MasterCard recently announced the expansion of its intellectual property relationship with First Performance Global. With this, MasterCard will be acquiring an equity stake in First Performance Global. The two financial service providers will begin by working to increase First Performance’s ability to offer payment card issuers and processors self-service tools for cardholders.
First Performance has been using the MasterCard license to design and develop its platform since 2014. With its unique feature, First Performance provides cardholders the ability to personally make decisions about when to “turn on” and “turn off” their credit and debit cards. It also allows them to activate loyalty programs and control where and how their cards can be used through a simple, easy-to-use GogoNogo mobile app.
Just last week MasterCard also revealed that it had entered into an agreement to acquire Applied Predictive Technologies (APT) for $600 million, subject to customary purchase price adjustments. The company said that this initiative would help the company deliver differentiated services to merchants complementing its recent acquisition of 5One, a London-based retail consulting and analytics firm.
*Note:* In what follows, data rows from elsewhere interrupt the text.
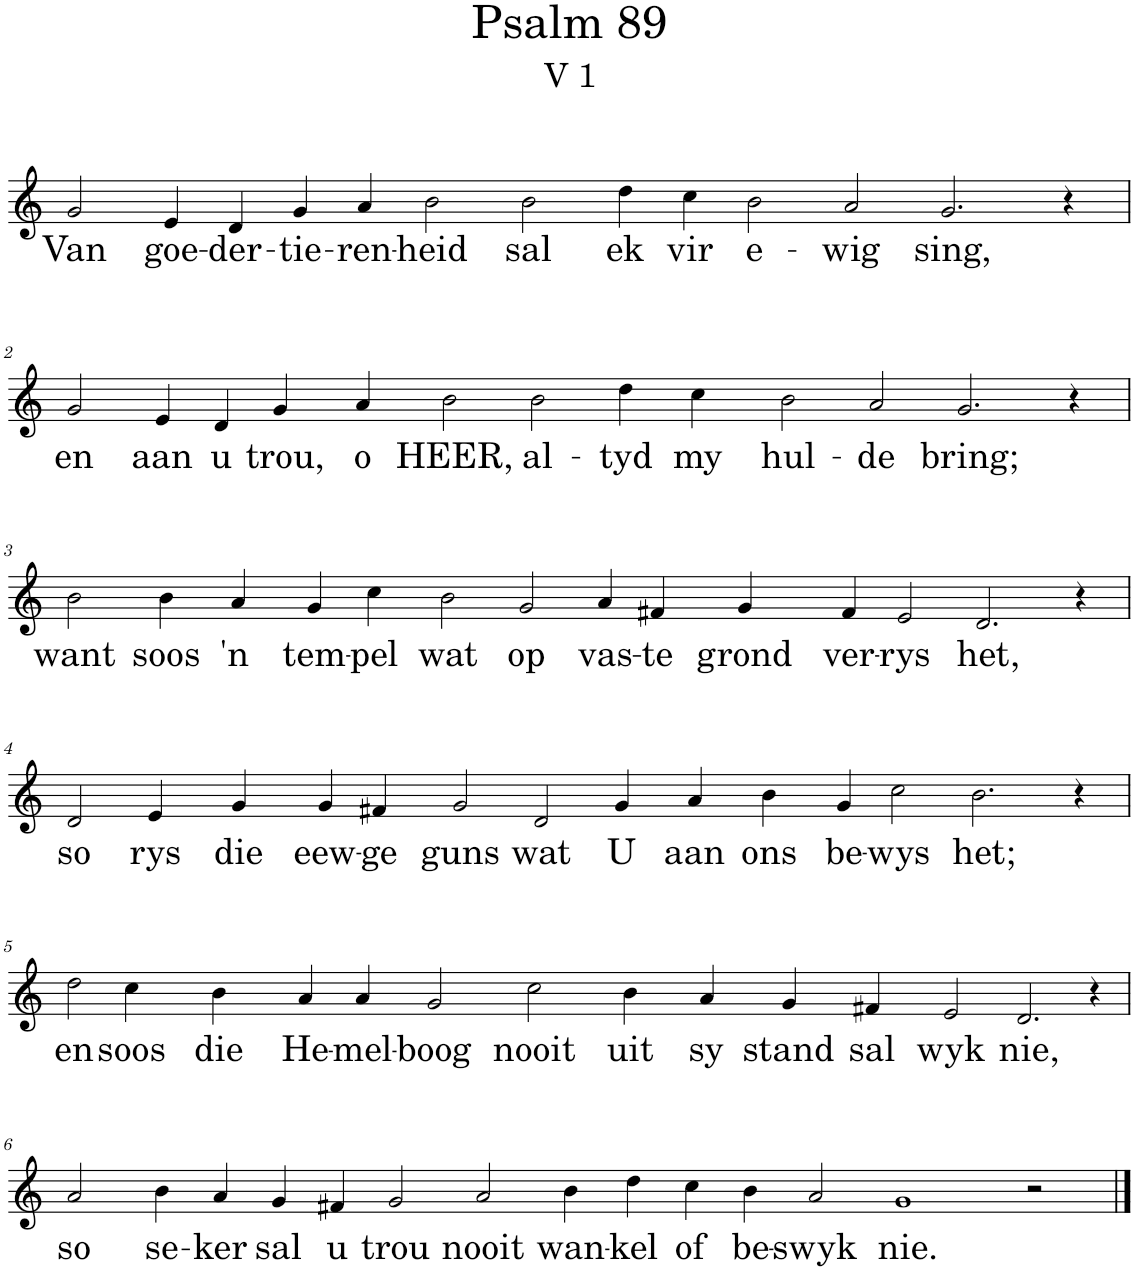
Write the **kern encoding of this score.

**kern	**text
*part1	*part1
*staff1	*staff1
*I"Pipe Organ	*
*I'Org.	*
*clefG2	*
*k[]	*
*M20/4	*
=1	=1
!	!LO:LY:b
2g/	Van
!	!LO:LY:b
4e/	goe-
!	!LO:LY:b
4d/	-der-
!	!LO:LY:b
4g/	-tie-
!	!LO:LY:b
4a/	-ren-
!	!LO:LY:b
2b\	-heid
!	!LO:LY:b
2b\	sal
!	!LO:LY:b
4dd\	ek
!	!LO:LY:b
4cc\	vir
!	!LO:LY:b
2b\	e-
!	!LO:LY:b
2a/	-wig
!	!LO:LY:b
2.g/	sing,
4r	.
!!LO:LB:g=z
=2	=2
!	!LO:LY:b
2g/	en
!	!LO:LY:b
4e/	aan
!	!LO:LY:b
4d/	u
!	!LO:LY:b
4g/	trou,
!	!LO:LY:b
4a/	o
!	!LO:LY:b
2b\	HEER,
!	!LO:LY:b
2b\	al-
!	!LO:LY:b
4dd\	-tyd
!	!LO:LY:b
4cc\	my
!	!LO:LY:b
2b\	hul-
!	!LO:LY:b
2a/	-de
!	!LO:LY:b
2.g/	bring;
4r	.
!!LO:LB:g=z
=3	=3
!	!LO:LY:b
2b\	want
!	!LO:LY:b
4b\	soos
!	!LO:LY:b
4a/	'n
!	!LO:LY:b
4g/	tem-
!	!LO:LY:b
4cc\	-pel
!	!LO:LY:b
2b\	wat
!	!LO:LY:b
2g/	op
!	!LO:LY:b
4a/	vas-
!	!LO:LY:b
4f#X/	-te
!	!LO:LY:b
4g/	grond
!	!LO:LY:b
4f#/	ver-
!	!LO:LY:b
2e/	-rys
!	!LO:LY:b
2.d/	het,
4r	.
!!LO:LB:g=z
=4	=4
!	!LO:LY:b
2d/	so
!	!LO:LY:b
4e/	rys
!	!LO:LY:b
4g/	die
!	!LO:LY:b
4g/	eew-
!	!LO:LY:b
4f#X/	-ge
!	!LO:LY:b
2g/	guns
!	!LO:LY:b
2d/	wat
!	!LO:LY:b
4g/	U
!	!LO:LY:b
4a/	aan
!	!LO:LY:b
4b\	ons
!	!LO:LY:b
4g/	be-
!	!LO:LY:b
2cc\	-wys
!	!LO:LY:b
2.b\	het;
4r	.
!!LO:LB:g=z
=5	=5
!	!LO:LY:b
2dd\	en
!	!LO:LY:b
4cc\	soos
!	!LO:LY:b
4b\	die
!	!LO:LY:b
4a/	He-
!	!LO:LY:b
4a/	-mel-
!	!LO:LY:b
2g/	-boog
!	!LO:LY:b
2cc\	nooit
!	!LO:LY:b
4b\	uit
!	!LO:LY:b
4a/	sy
!	!LO:LY:b
4g/	stand
!	!LO:LY:b
4f#X/	sal
!	!LO:LY:b
2e/	wyk
!	!LO:LY:b
2.d/	nie,
4r	.
!!LO:LB:g=z
=6	=6
*M22/4	*
!	!LO:LY:b
2a/	so
!	!LO:LY:b
4b\	se-
!	!LO:LY:b
4a/	-ker
!	!LO:LY:b
4g/	sal
!	!LO:LY:b
4f#X/	u
!	!LO:LY:b
2g/	trou
!	!LO:LY:b
2a/	nooit
!	!LO:LY:b
4b\	wan-
!	!LO:LY:b
4dd\	-kel
!	!LO:LY:b
4cc\	of
!	!LO:LY:b
4b\	be-
!	!LO:LY:b
2a/	-swyk
!	!LO:LY:b
1g	nie.
2r	.
==	==
*-	*-
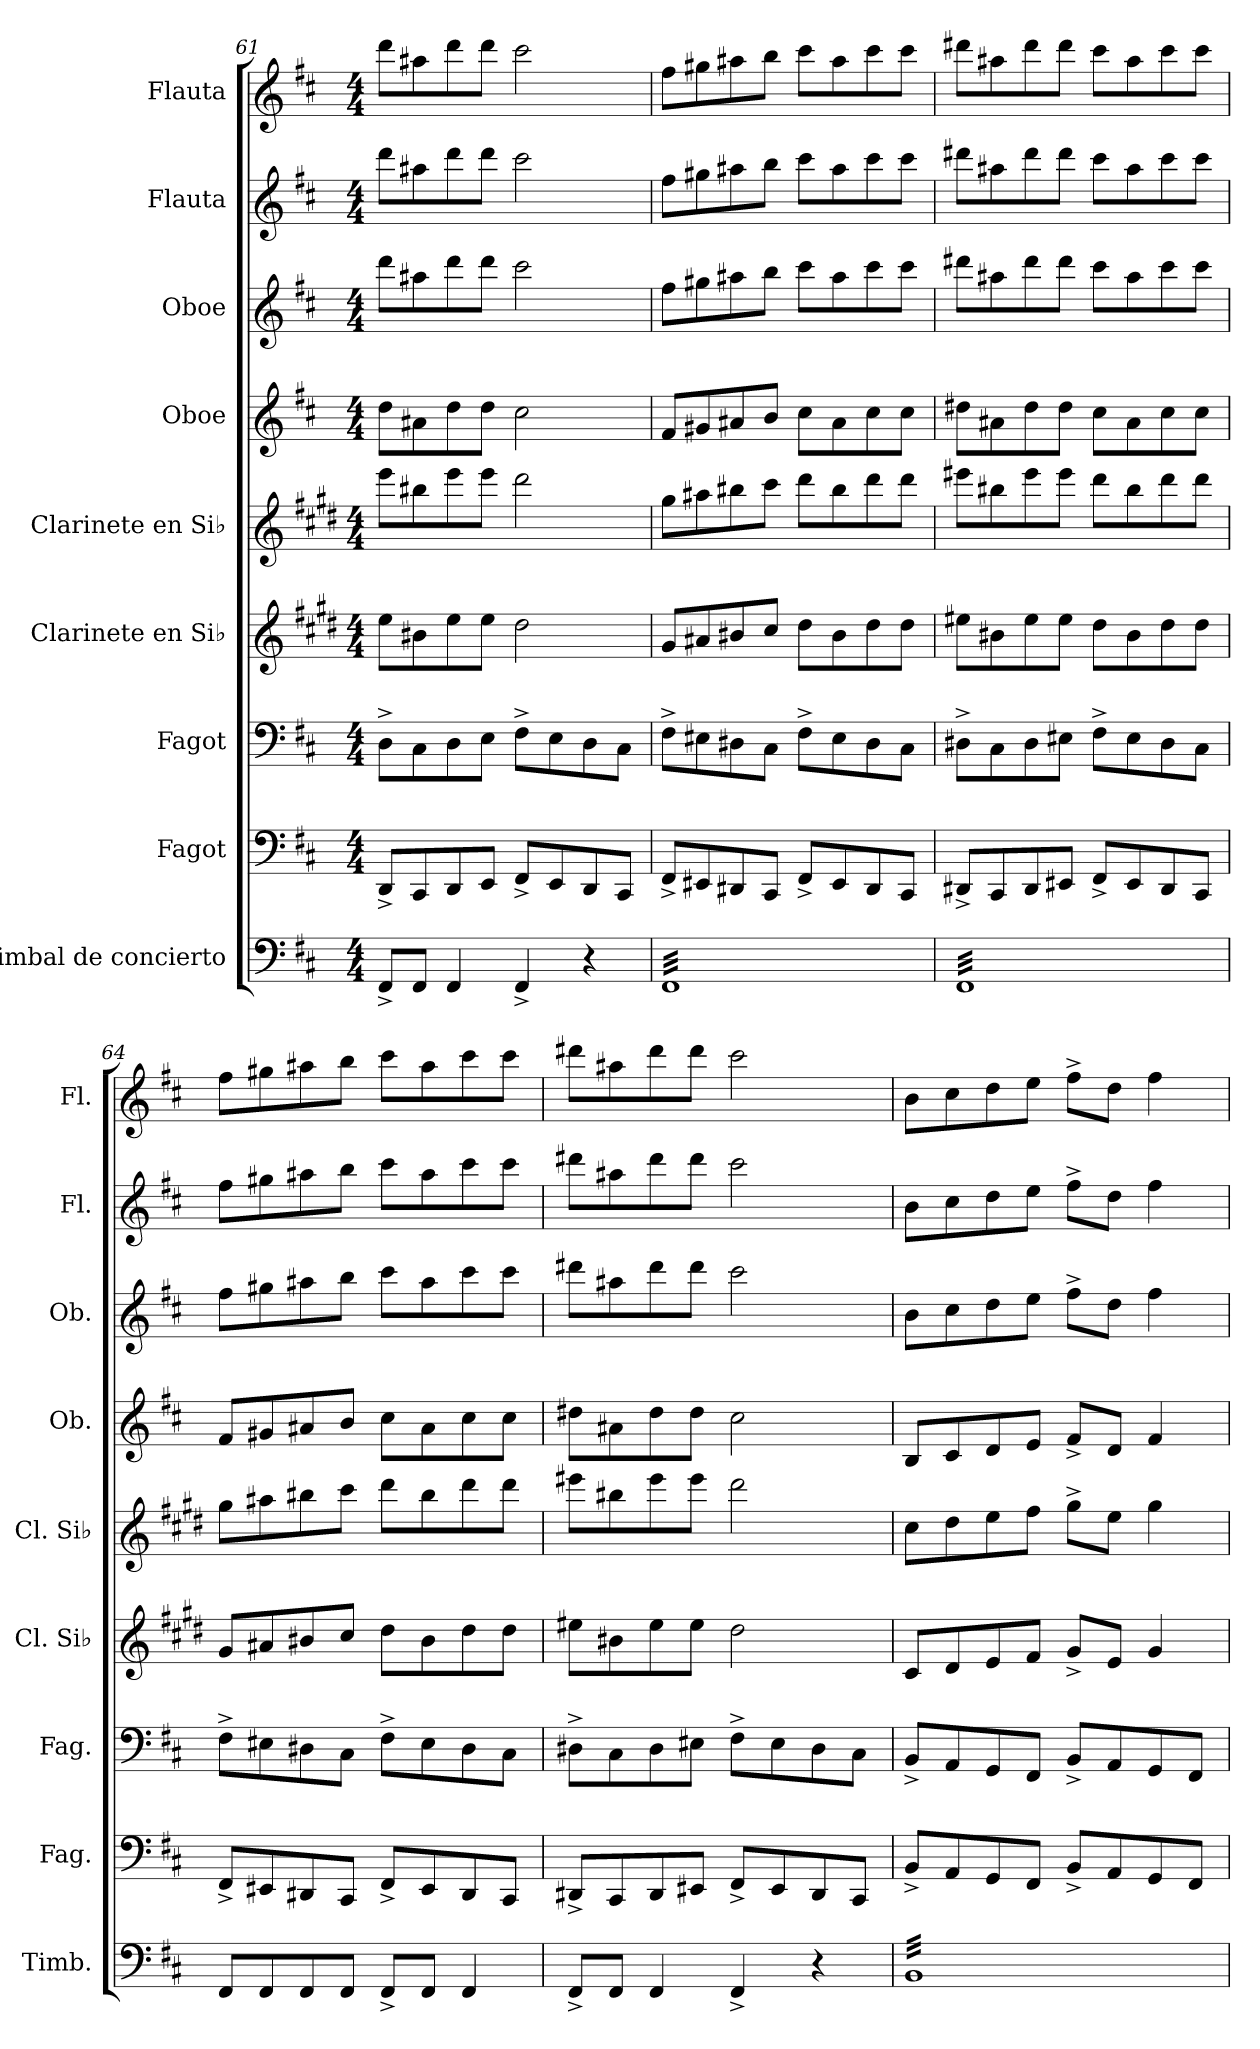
**kern	**kern	**kern	**kern	**kern	**kern	**kern	**kern	**kern
*part9	*part8	*part7	*part6	*part5	*part4	*part3	*part2	*part1
*staff9	*staff8	*staff7	*staff6	*staff5	*staff4	*staff3	*staff2	*staff1
*I"Timbal de concierto	*I"Fagot	*I"Fagot	*I"Clarinete en Si♭	*I"Clarinete en Si♭	*I"Oboe	*I"Oboe	*I"Flauta	*I"Flauta
*I'Timb.	*I'Fag.	*I'Fag.	*I'Cl. Si♭	*I'Cl. Si♭	*I'Ob.	*I'Ob.	*I'Fl.	*I'Fl.
*clefF4	*clefF4	*clefF4	*clefG2	*clefG2	*clefG2	*clefG2	*clefG2	*clefG2
*	*	*	*ITrd1c2	*ITrd1c2	*	*	*	*
*k[f#c#]	*k[f#c#]	*k[f#c#]	*k[f#c#]	*k[f#c#]	*k[f#c#]	*k[f#c#]	*k[f#c#]	*k[f#c#]
*M4/4	*M4/4	*M4/4	*M4/4	*M4/4	*M4/4	*M4/4	*M4/4	*M4/4
=61	=61	=61	=61	=61	=61	=61	=61	=61
8FF#^/L	8DD^/L	8D^\L	8dd\L	8ddd\L	8dd\L	8ddd\L	8ddd\L	8ddd\L
8FF#/J	8CC#/	8C#\	8a#X\	8aa#X\	8a#X\	8aa#X\	8aa#X\	8aa#X\
4FF#/	8DD/	8D\	8dd\	8ddd\	8dd\	8ddd\	8ddd\	8ddd\
.	8EE/J	8E\J	8dd\J	8ddd\J	8dd\J	8ddd\J	8ddd\J	8ddd\J
4FF#^/	8FF#^/L	8F#^\L	2cc#\	2ccc#\	2cc#\	2ccc#\	2ccc#\	2ccc#\
.	8EE/	8E\	.	.	.	.	.	.
4r	8DD/	8D\	.	.	.	.	.	.
.	8CC#/J	8C#\J	.	.	.	.	.	.
=62	=62	=62	=62	=62	=62	=62	=62	=62
*	*	*	*	*	*	*	*	*MM170
*tremolo	*	*	*	*	*	*	*	*
32FF#LLL	8FF#^/L	8F#^\L	8f#/L	8ff#\L	8f#/L	8ff#\L	8ff#\L	8ff#\L
32FF#	.	.	.	.	.	.	.	.
32FF#	.	.	.	.	.	.	.	.
32FF#	.	.	.	.	.	.	.	.
32FF#	8EE#X/	8E#X\	8g#X/	8gg#X\	8g#X/	8gg#X\	8gg#X\	8gg#X\
32FF#	.	.	.	.	.	.	.	.
32FF#	.	.	.	.	.	.	.	.
32FF#	.	.	.	.	.	.	.	.
32FF#	8DD#X/	8D#X\	8a#X/	8aa#X\	8a#X/	8aa#X\	8aa#X\	8aa#X\
32FF#	.	.	.	.	.	.	.	.
32FF#	.	.	.	.	.	.	.	.
32FF#	.	.	.	.	.	.	.	.
32FF#	8CC#/J	8C#\J	8b/J	8bb\J	8b/J	8bb\J	8bb\J	8bb\J
32FF#	.	.	.	.	.	.	.	.
32FF#	.	.	.	.	.	.	.	.
32FF#	.	.	.	.	.	.	.	.
32FF#	8FF#^/L	8F#^\L	8cc#\L	8ccc#\L	8cc#\L	8ccc#\L	8ccc#\L	8ccc#\L
32FF#	.	.	.	.	.	.	.	.
32FF#	.	.	.	.	.	.	.	.
32FF#	.	.	.	.	.	.	.	.
32FF#	8EE#/	8E#\	8a#\	8aa#\	8a#\	8aa#\	8aa#\	8aa#\
32FF#	.	.	.	.	.	.	.	.
32FF#	.	.	.	.	.	.	.	.
32FF#	.	.	.	.	.	.	.	.
32FF#	8DD#/	8D#\	8cc#\	8ccc#\	8cc#\	8ccc#\	8ccc#\	8ccc#\
32FF#	.	.	.	.	.	.	.	.
32FF#	.	.	.	.	.	.	.	.
32FF#	.	.	.	.	.	.	.	.
32FF#	8CC#/J	8C#\J	8cc#\J	8ccc#\J	8cc#\J	8ccc#\J	8ccc#\J	8ccc#\J
32FF#	.	.	.	.	.	.	.	.
32FF#	.	.	.	.	.	.	.	.
32FF#JJJ	.	.	.	.	.	.	.	.
!!LO:PB:g=z
=63	=63	=63	=63	=63	=63	=63	=63	=63
32FF#LLL	8DD#X^/L	8D#X^\L	8dd#X\L	8ddd#X\L	8dd#X\L	8ddd#X\L	8ddd#X\L	8ddd#X\L
32FF#	.	.	.	.	.	.	.	.
32FF#	.	.	.	.	.	.	.	.
32FF#	.	.	.	.	.	.	.	.
32FF#	8CC#/	8C#\	8a#X\	8aa#X\	8a#X\	8aa#X\	8aa#X\	8aa#X\
32FF#	.	.	.	.	.	.	.	.
32FF#	.	.	.	.	.	.	.	.
32FF#	.	.	.	.	.	.	.	.
32FF#	8DD#/	8D#\	8dd#\	8ddd#\	8dd#\	8ddd#\	8ddd#\	8ddd#\
32FF#	.	.	.	.	.	.	.	.
32FF#	.	.	.	.	.	.	.	.
32FF#	.	.	.	.	.	.	.	.
32FF#	8EE#X/J	8E#X\J	8dd#\J	8ddd#\J	8dd#\J	8ddd#\J	8ddd#\J	8ddd#\J
32FF#	.	.	.	.	.	.	.	.
32FF#	.	.	.	.	.	.	.	.
32FF#	.	.	.	.	.	.	.	.
32FF#	8FF#^/L	8F#^\L	8cc#\L	8ccc#\L	8cc#\L	8ccc#\L	8ccc#\L	8ccc#\L
32FF#	.	.	.	.	.	.	.	.
32FF#	.	.	.	.	.	.	.	.
32FF#	.	.	.	.	.	.	.	.
32FF#	8EE#/	8E#\	8a#\	8aa#\	8a#\	8aa#\	8aa#\	8aa#\
32FF#	.	.	.	.	.	.	.	.
32FF#	.	.	.	.	.	.	.	.
32FF#	.	.	.	.	.	.	.	.
32FF#	8DD#/	8D#\	8cc#\	8ccc#\	8cc#\	8ccc#\	8ccc#\	8ccc#\
32FF#	.	.	.	.	.	.	.	.
32FF#	.	.	.	.	.	.	.	.
32FF#	.	.	.	.	.	.	.	.
32FF#	8CC#/J	8C#\J	8cc#\J	8ccc#\J	8cc#\J	8ccc#\J	8ccc#\J	8ccc#\J
32FF#	.	.	.	.	.	.	.	.
32FF#	.	.	.	.	.	.	.	.
32FF#JJJ	.	.	.	.	.	.	.	.
*Xtremolo	*	*	*	*	*	*	*	*
=64	=64	=64	=64	=64	=64	=64	=64	=64
8FF#/L	8FF#^/L	8F#^\L	8f#/L	8ff#\L	8f#/L	8ff#\L	8ff#\L	8ff#\L
8FF#/	8EE#X/	8E#X\	8g#X/	8gg#X\	8g#X/	8gg#X\	8gg#X\	8gg#X\
8FF#/	8DD#X/	8D#X\	8a#X/	8aa#X\	8a#X/	8aa#X\	8aa#X\	8aa#X\
8FF#/J	8CC#/J	8C#\J	8b/J	8bb\J	8b/J	8bb\J	8bb\J	8bb\J
8FF#^/L	8FF#^/L	8F#^\L	8cc#\L	8ccc#\L	8cc#\L	8ccc#\L	8ccc#\L	8ccc#\L
8FF#/J	8EE#/	8E#\	8a#\	8aa#\	8a#\	8aa#\	8aa#\	8aa#\
4FF#/	8DD#/	8D#\	8cc#\	8ccc#\	8cc#\	8ccc#\	8ccc#\	8ccc#\
.	8CC#/J	8C#\J	8cc#\J	8ccc#\J	8cc#\J	8ccc#\J	8ccc#\J	8ccc#\J
=65	=65	=65	=65	=65	=65	=65	=65	=65
8FF#^/L	8DD#X^/L	8D#X^\L	8dd#X\L	8ddd#X\L	8dd#X\L	8ddd#X\L	8ddd#X\L	8ddd#X\L
8FF#/J	8CC#/	8C#\	8a#X\	8aa#X\	8a#X\	8aa#X\	8aa#X\	8aa#X\
4FF#/	8DD#/	8D#\	8dd#\	8ddd#\	8dd#\	8ddd#\	8ddd#\	8ddd#\
.	8EE#X/J	8E#X\J	8dd#\J	8ddd#\J	8dd#\J	8ddd#\J	8ddd#\J	8ddd#\J
4FF#^/	8FF#^/L	8F#^\L	2cc#\	2ccc#\	2cc#\	2ccc#\	2ccc#\	2ccc#\
.	8EE#/	8E#\	.	.	.	.	.	.
4r	8DD#/	8D#\	.	.	.	.	.	.
.	8CC#/J	8C#\J	.	.	.	.	.	.
!!LO:PB:g=z
=66	=66	=66	=66	=66	=66	=66	=66	=66
*	*	*	*	*	*	*	*	*MM175
*tremolo	*	*	*	*	*	*	*	*
32BBLLL	8BB^/L	8BB^/L	8B/L	8b\L	8B/L	8b\L	8b\L	8b\L
32BB	.	.	.	.	.	.	.	.
32BB	.	.	.	.	.	.	.	.
32BB	.	.	.	.	.	.	.	.
32BB	8AA/	8AA/	8c#/	8cc#\	8c#/	8cc#\	8cc#\	8cc#\
32BB	.	.	.	.	.	.	.	.
32BB	.	.	.	.	.	.	.	.
32BB	.	.	.	.	.	.	.	.
32BB	8GG/	8GG/	8d/	8dd\	8d/	8dd\	8dd\	8dd\
32BB	.	.	.	.	.	.	.	.
32BB	.	.	.	.	.	.	.	.
32BB	.	.	.	.	.	.	.	.
32BB	8FF#/J	8FF#/J	8e/J	8ee\J	8e/J	8ee\J	8ee\J	8ee\J
32BB	.	.	.	.	.	.	.	.
32BB	.	.	.	.	.	.	.	.
32BB	.	.	.	.	.	.	.	.
32BB	8BB^/L	8BB^/L	8f#^/L	8ff#^\L	8f#^/L	8ff#^\L	8ff#^\L	8ff#^\L
32BB	.	.	.	.	.	.	.	.
32BB	.	.	.	.	.	.	.	.
32BB	.	.	.	.	.	.	.	.
32BB	8AA/	8AA/	8d/J	8dd\J	8d/J	8dd\J	8dd\J	8dd\J
32BB	.	.	.	.	.	.	.	.
32BB	.	.	.	.	.	.	.	.
32BB	.	.	.	.	.	.	.	.
32BB	8GG/	8GG/	4f#/	4ff#\	4f#/	4ff#\	4ff#\	4ff#\
32BB	.	.	.	.	.	.	.	.
32BB	.	.	.	.	.	.	.	.
32BB	.	.	.	.	.	.	.	.
32BB	8FF#/J	8FF#/J	.	.	.	.	.	.
32BB	.	.	.	.	.	.	.	.
32BB	.	.	.	.	.	.	.	.
32BBJJJ	.	.	.	.	.	.	.	.
*Xtremolo	*	*	*	*	*	*	*	*
=	=	=	=	=	=	=	=	=
*-	*-	*-	*-	*-	*-	*-	*-	*-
As with First Performance, it has been reported that MasterCard has entered into this expanded relationship so as to increase card control. With some of First Performance enabled innovative features, MasterCard’s recent collaboration is likely to serve as a win-win for both the companies.
MasterCard recently reported a revenue rise of 2.7 per cent and a 17 per cent rise in profits. In all, the company posted earnings of $1 billion, or 89 cents a share, up from $870 million, or 73 cents a share, in the prior-year period. The company’s anticipation is that there will be "more significant headwinds from (foreign exchange) than we expected in January," said MasterCard Chief Financial Officer Martina Hund-Mejean in a conference call with analysts.